On Friday, Safe Hands told The Mail on Sunday that it was doing ‘everything possible’ to ensure that customers’ funerals would be honoured after July 29 under a new plan manager. It did not provide an update as to the financial robustness of the trust fund where clients’ money is held. But in February 2020 it said that it had £50million in the fund. 

According to the regulator, 30 plan providers have yet to submit an application to be authorised. This suggests they will not be carrying on in business – and are looking to offload their customers to a rival. 

Three have withdrawn applications – Safe Hands, Bridlington-based Eternal Peace Funeral Plans and PS Cremations Funeral Planning (Harrogate). 

Thirty-nine have submitted applications, indicating they intend to carry on selling after July 29. 

So far, the regulator has not ‘minded to approve’ any authorisations. Such detail will only be publicly available just ahead of the regulations coming into force. 

James Daley, founder of consumer champion Fairer Finance, has been an advocate of regulation since 2017. This was after Fairer Finance uncovered evidence of high pressure sales, poor products, high fees and a lack of security for customers’ money. 

On Friday, he told the MoS: ‘Safe Hands will be just the first to close to new business. It is worrying, as before regulation comes into force in July, there is no protection for funeral plan customers. The big question now is how much money is left in the trusts of providers that give up the ghost.

‘If there’s enough in Safe Hands’ trust to get funerals delivered, we may see some of the big firms such as Dignity and Co-op ride to the rescue. But if there’s not enough money for that to be viable, there’s a risk customers could be left out of pocket.’ 

He added: ‘Of course, regulating the market is the right thing to do, but it’s also only fair the Government makes sure no one loses out in the transition.’ 

Paul Thilo, managing director of pre-need services at plan provider Pure Cremation, said it was inevitable companies will leave the market before regulation kicks in.  

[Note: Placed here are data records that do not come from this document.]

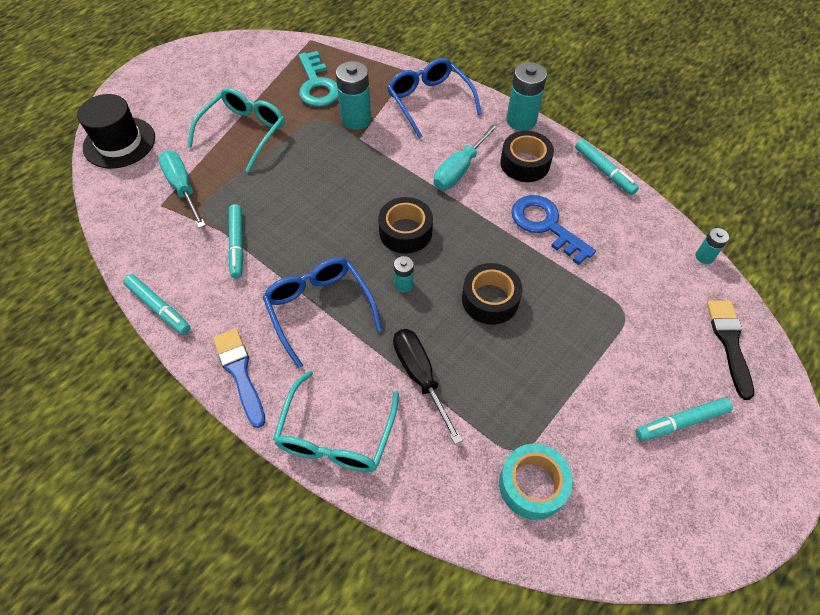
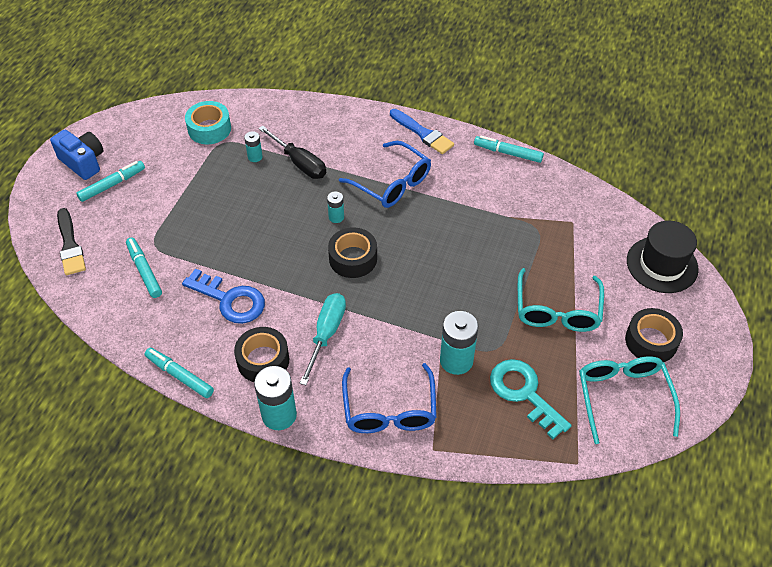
camera: 160 degrees right, 5 degrees down
turquoise screwdriver [158,150,206,228] -> none
turquoise marker [228,204,244,279] -> turquoise marker moved to [126,238,162,298]
turquoise glasses [273,371,399,472] -> turquoise glasses moved to [579,356,680,444]
blue glasses [387,58,482,138] -> blue glasses turned 45 degrees clockwise [342,363,437,433]
black tape [462,263,522,325] -> black tape moved to [625,308,683,362]
turquoise battery [696,228,729,264] -> turquoise battery moved to [244,131,263,162]
none -> blue camera [50,129,103,180]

‘Contraction is inevitable,’ he said. ‘But bad practice can’t be allowed to continue and not everyone in the market is behaving properly. Hopefully, regulation will give future buyers of plans an assurance the funeral plans market is fit for purpose and will deliver on its promises.’ 

Prosperous Life said it ‘welcomed’ the forthcoming regulation of the prepaid funeral plan industry. It added: ‘There is no doubt regulation is justified in setting standards in a market which serves the potentially emotionally and financially vulnerable.

‘To hear that some prepaid plan providers will not make it through regulation is, on the one hand, a source of great discomfort, but on the other an indication that the required standards will be necessarily unbending.’ 

Both Pure Cremation and Prosperous Life have asked to be regulated plan providers. 

Graeme McAusland, chief executive of the Financial Planning Authority, said: ‘Clearly, if authorisation is not achieved then an alternative solution will be needed which will either be a transfer of plans to another provider or an orderly wind-down. For FPA registered providers we will seek to assist in achieving the best outcome for customers. However, in a winddown situation it is likely that in some cases planholders will lose out as they only receive their share of what is available in terms of assets in the trust. 

The FCA told The Mail on Sunday: ‘We have been proactive to ensure that only firms which will meet our standards will be authorised by us, giving consumers confidence and protection in the event that things go wrong. 

‘We’re also engaging with firms that haven’t applied to understand their next steps. For example, we’re aware that a number of firms are planning to transfer their customers to another provider. We are encouraging those firms to contact their customers with information as soon as possible.’ 

It reiterated that its new safeguards would apply to all customers, not just those who buy plans after July 29.